Friday, April 5, 2013

Why the slope isn't slippery - Spousal Privilege


Marriage definitions invite slippery slope arguments, so I think it's worth explaining why, even if we grant that non-straight marriage is on a slope, that it's not slippery -- that the reasons to support non-straight marriages are not applicable to further undesired redefinitions of marriage.

I prefer to define marriage as a union entered by two consenting and competent people.  Obviously "consent" and "competence" rule out most of the man-bites-dog/dog-marries-man's sister scenarios, child marriages and the like so the word that I will try to justify is "two."

One difference between two people and three is that two can have discussions but not debates.  A "debate" happens when remarks are directed at a third-party, not at the person who is expected to respond.  Two's company, three's a political entity.

Given this difference we can construct an attack scenario that shows why someone who supports gay marriage can provide good reason not to extend that to arbitrary other marriages.

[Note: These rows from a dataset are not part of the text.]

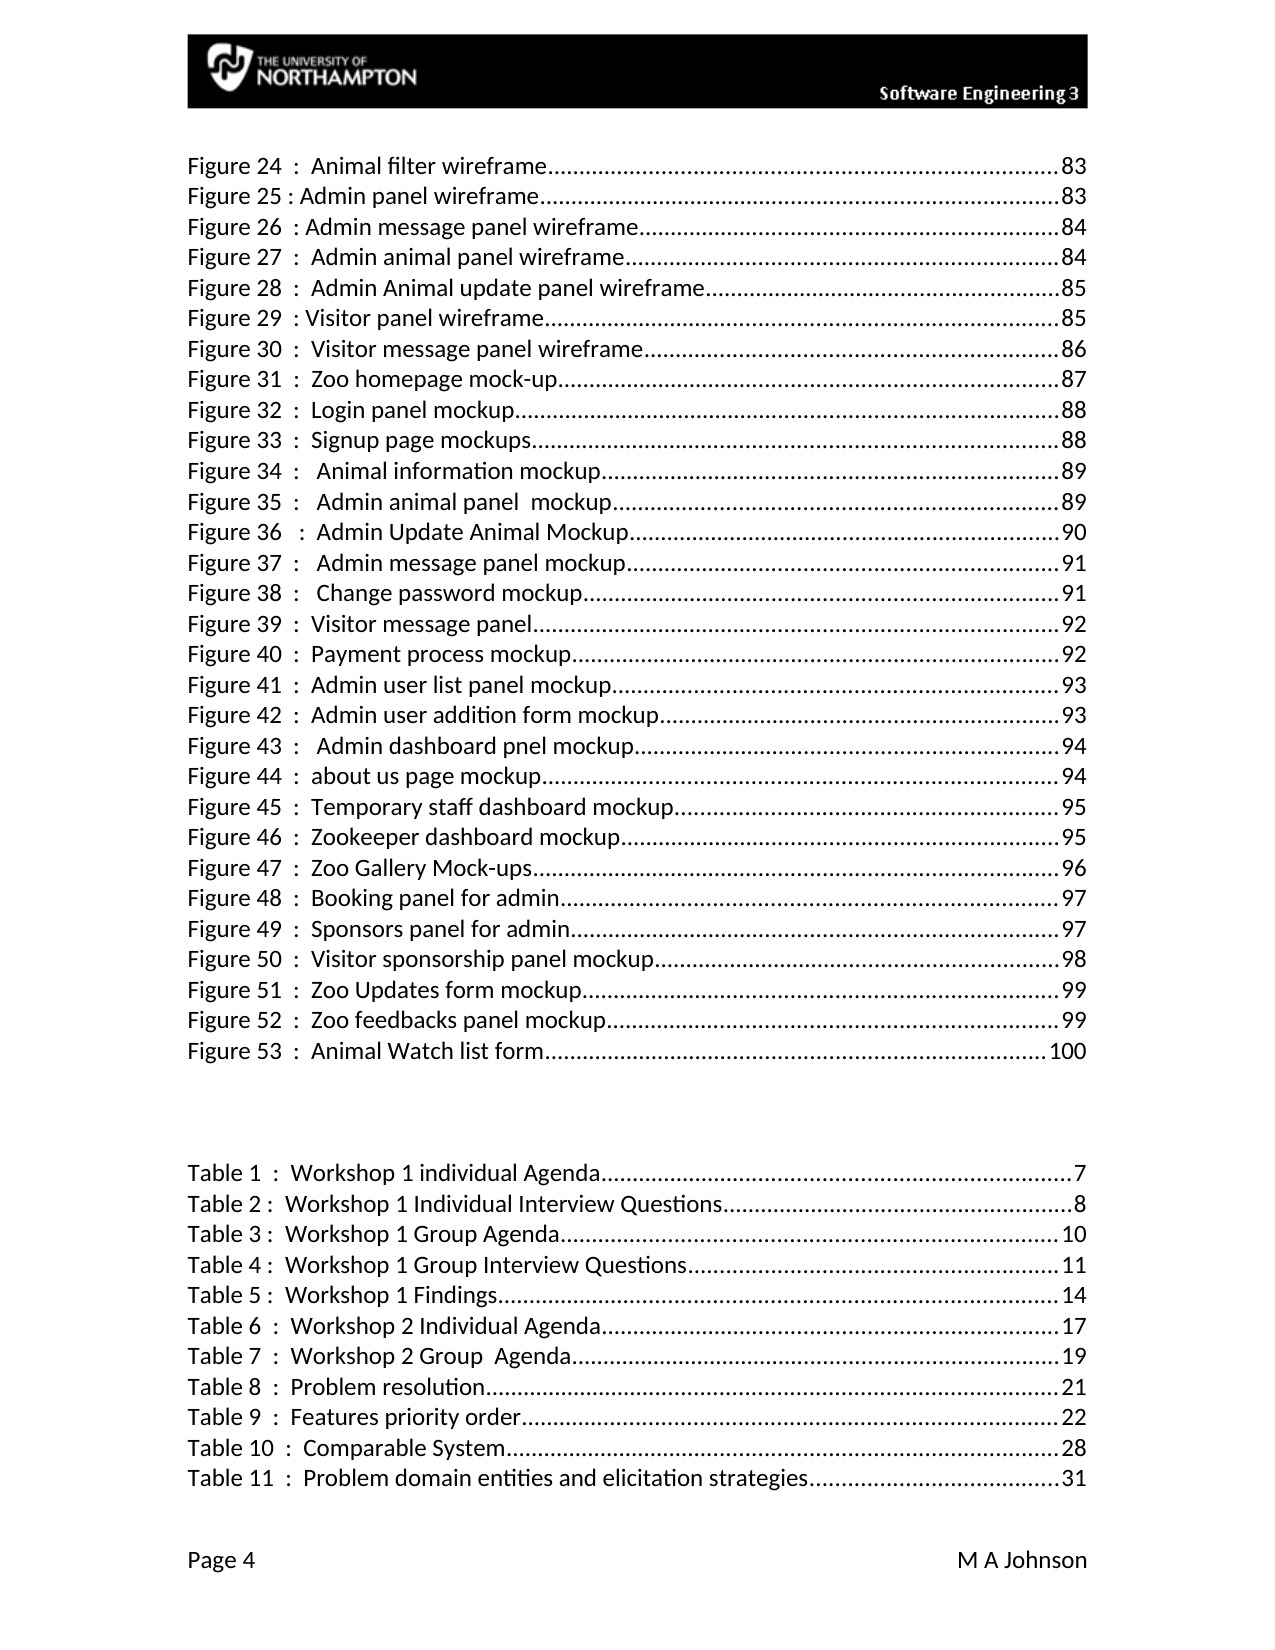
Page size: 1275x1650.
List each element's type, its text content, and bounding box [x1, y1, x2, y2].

text Table 7 : Workshop 2 Group Agenda 19 [187, 1340, 1087, 1371]
text Figure 39 : Visitor message panel 92 [187, 608, 1087, 638]
text Figure 29 : Visitor panel wireframe 85 [187, 303, 1087, 333]
text Figure 25 : Admin panel wireframe 83 [187, 181, 1087, 211]
text Figure 33 : Signup page mockups 88 [187, 425, 1087, 455]
text Figure 35 : Admin animal panel mockup 89 [187, 486, 1087, 516]
text Table 9 : Features priority order 22 [187, 1401, 1087, 1432]
text Figure 27 : Admin animal panel wireframe 84 [187, 242, 1087, 272]
text Table 10 : Comparable System 28 [187, 1432, 1087, 1462]
text Figure 41 : Admin user list panel mockup 93 [187, 669, 1087, 699]
text Figure 28 : Admin Animal update panel wireframe 85 [187, 272, 1087, 303]
text Figure 43 : Admin dashboard pnel mockup 94 [187, 730, 1087, 760]
text Table 2 : Workshop 1 Individual Interview Questions 8 [187, 1188, 1087, 1218]
text Figure 44 : about us page mockup 94 [187, 760, 1087, 791]
picture [187, 26, 1088, 117]
text Figure 45 : Temporary staff dashboard mockup 95 [187, 791, 1087, 821]
text Figure 32 : Login panel mockup 88 [187, 394, 1087, 425]
text Table 3 : Workshop 1 Group Agenda 10 [187, 1218, 1087, 1249]
text Figure 36 : Admin Update Animal Mockup 90 [187, 516, 1087, 547]
text Figure 40 : Payment process mockup 92 [187, 638, 1087, 669]
text Table 5 : Workshop 1 Findings 14 [187, 1279, 1087, 1310]
text Table 4 : Workshop 1 Group Interview Questions 11 [187, 1249, 1087, 1279]
text Figure 51 : Zoo Updates form mockup 99 [187, 974, 1087, 1004]
text Figure 42 : Admin user addition form mockup 93 [187, 699, 1087, 730]
text Figure 37 : Admin message panel mockup 91 [187, 547, 1087, 577]
text Figure 30 : Visitor message panel wireframe 86 [187, 333, 1087, 364]
text Figure 50 : Visitor sponsorship panel mockup 98 [187, 943, 1087, 974]
text Figure 49 : Sponsors panel for admin 97 [187, 913, 1087, 943]
text Figure 31 : Zoo homepage mock-up 87 [187, 364, 1087, 394]
text Figure 47 : Zoo Gallery Mock-ups 96 [187, 852, 1087, 882]
text Figure 34 : Animal information mockup 89 [187, 455, 1087, 486]
text Figure 53 : Animal Watch list form 100 [187, 1035, 1087, 1066]
text Figure 26 : Admin message panel wireframe 84 [187, 211, 1087, 242]
text Table 6 : Workshop 2 Individual Agenda 17 [187, 1310, 1087, 1340]
text Figure 48 : Booking panel for admin 97 [187, 882, 1087, 913]
text Figure 38 : Change password mockup 91 [187, 577, 1087, 608]
text Figure 24 : Animal filter wireframe 83 [187, 150, 1087, 181]
text Figure 46 : Zookeeper dashboard mockup 95 [187, 821, 1087, 852]
text Figure 52 : Zoo feedbacks panel mockup 99 [187, 1004, 1087, 1035]
text Table 11 : Problem domain entities and elicitation strategies 31 [187, 1462, 1087, 1493]
text Table 8 : Problem resolution 21 [187, 1371, 1087, 1401]
text Table 1 : Workshop 1 individual Agenda 7 [187, 1157, 1087, 1188]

The US 5th Amendment does not specifically include it, but Common Law includes "Spousal Privilege" which holds that one cannot be compelled to testify against one's spouse, and allows one spouse to exclude a spouse's (or ex-'s) testimony from being used against them (modulo court disputes between spouses).  Most communication between spouses is considered privileged communication similar to that between a lawyer and their client.

One positive reason not to expand the definition of marriage to three or more people is to prevent spousal privilege from being used by groups of criminal conspirators.  If people in a relatively small but powerful corporation like a hedge fund all married each other, they could then act secure in the knowledge that no investigator could offer deals to flip a low-level defendant against the high-level defendants because the resulting testimony would be inadmissible due to spousal privilege.

Where Mafias have to choose between close loyalty ties that limit risk or recruiting diverse talents for their criminal conspiracies; corporatization of marriage would limit risk while allowing relatively easy recruitment into the criminal conspiracy.

To be clear, I am not against any and all recognition of plural relationships but am against extending common law spousal privilege to them.

Therefore, the supporter of "two competent and consenting people" has good arguments for "two" and against expansion to animals or inanimate objects (neither competent nor consenting), children (not competent), and to three or more (financial meltdowns hurt).

Finally, the gay marriage opponent who claims that marriages exist solely to support procreation have to explain why a plural marriage including a man, a woman, and a post-menopausal nanny is not a good marriage when it provides for more child support than "traditional" marriage yet produces the same number of children.